* TUGAS:
Kembalikan tanpa perubahan bagian dari teks tentang kebun sekolah di bawah ini yang diawali dengan kata-kata yang memuat "Setiap sekolah memiliki" dan diakhiri dengan "kebun mungil sederhana.".

* TEKS BACAAN:
- - - - - - -

Setiap sekolah memiliki pekarangan. Bagian depan, samping, atau belakang. Sayangnya, di daerah saya masih banyak pekarangan sekolah hanya dipenuhi rumput liar. Dibiarkan kosong, tidak produktif. Padahal, lahan ini dapat dimanfaatkan menjadi kebun sekolah. Sarana untuk ladang pembelajaran yang hidup bagi siswa.
Kebun sekolah bukanlah hal baru. Beberapa sekolah seperti SDN 2 Kampung Kotaagung, SMKN 1 Singkil Utara, hingga SLB YPPC Banda Aceh telah berhasil memanfaatkannya. Bahkan, SMKN 1 Singkil Utara telah mengembangkan kebun hidroponik dan budidaya jamur tiram sebagai bagian dari program ketahanan pangan.
Tapi untuk sampai pada tahap itu tentu butuh waktu dan sumber daya lebih. Untuk tahap awal, kita dapat memulainya dari langkah kecil, yakni menjadikan pekarangan sekolah yang sempit sebagai kebun mungil sederhana.
Dahri dan Kebun di Sudut Sekolah
Saya ingin bercerita tentang pengalaman seorang sahabat, Dahri namanya. Dia merupakan guru PAI (Pendidikan Agama Islam) di SLB (Sekolah Luar Biasa) YPPC Banda Aceh. Dia masuk dan mengajar di sekolah ini sejak tahun 2022.
Awalnya, dia mendapati pekarangan belakang sekolahnya itu kosong, pekarangan itu tidak luas, hanya berukuran 1×5 meter, letaknya pun di sudut belakang. Katanya “hanya ada dua batang cabai yang hampir punah” di situ.
Melihat itu, dia berinisiatif untuk menjadikannya kebun kecil. Dia mulai menanam tanaman hijau seperti bayam dan kangkung dengan siswa. Dua bulan kemudian, hasil panennya cukup bagus, bahkan sempat dijual ke sekolah lain.
Panen pertama itu ternyata membangkitkan semangat warga sekolah. Siswa-siswa setiap pagi menyiram tanaman. Kegiatan ini juga berfungsi sebagai latihan motorik bagi mereka. Hasil panen berikutnya kadang digunakan untuk praktik tata boga—belajar memasak dari bahan yang mereka tanam sendiri. Kegiatan ini tentunya sangat berkesan, karena merupakan kegiatan belajar hulu ke hilir, dari tanah ke meja makan.
Bagi siswa berkebutuhan khusus seperti di SLB YPPC Banda Aceh, berkebun bukan hanya sebatas kegiatan tambahan. Ia menjadi stimulus motorik, melatih konsentrasi, dan menumbuhkan rasa tanggung jawab. Salah satu kebanggaan bagi mereka ialah ketika melihat hasil jerih payah mereka tumbuh subur.

- - - - - - -

* CUPLIKAN DATA:
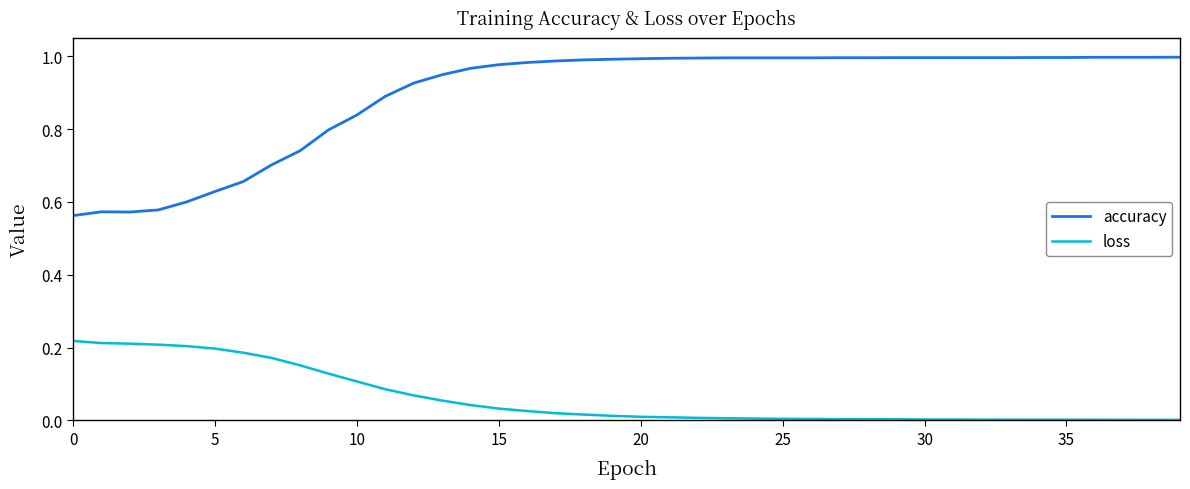

How many lines are shown in the chart?

2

- - - - - - -

* JAWABAN:
Setiap sekolah memiliki pekarangan. Bagian depan, samping, atau belakang. Sayangnya, di daerah saya masih banyak pekarangan sekolah hanya dipenuhi rumput liar. Dibiarkan kosong, tidak produktif. Padahal, lahan ini dapat dimanfaatkan menjadi kebun sekolah. Sarana untuk ladang pembelajaran yang hidup bagi siswa.
Kebun sekolah bukanlah hal baru. Beberapa sekolah seperti SDN 2 Kampung Kotaagung, SMKN 1 Singkil Utara, hingga SLB YPPC Banda Aceh telah berhasil memanfaatkannya. Bahkan, SMKN 1 Singkil Utara telah mengembangkan kebun hidroponik dan budidaya jamur tiram sebagai bagian dari program ketahanan pangan.
Tapi untuk sampai pada tahap itu tentu butuh waktu dan sumber daya lebih. Untuk tahap awal, kita dapat memulainya dari langkah kecil, yakni menjadikan pekarangan sekolah yang sempit sebagai kebun mungil sederhana.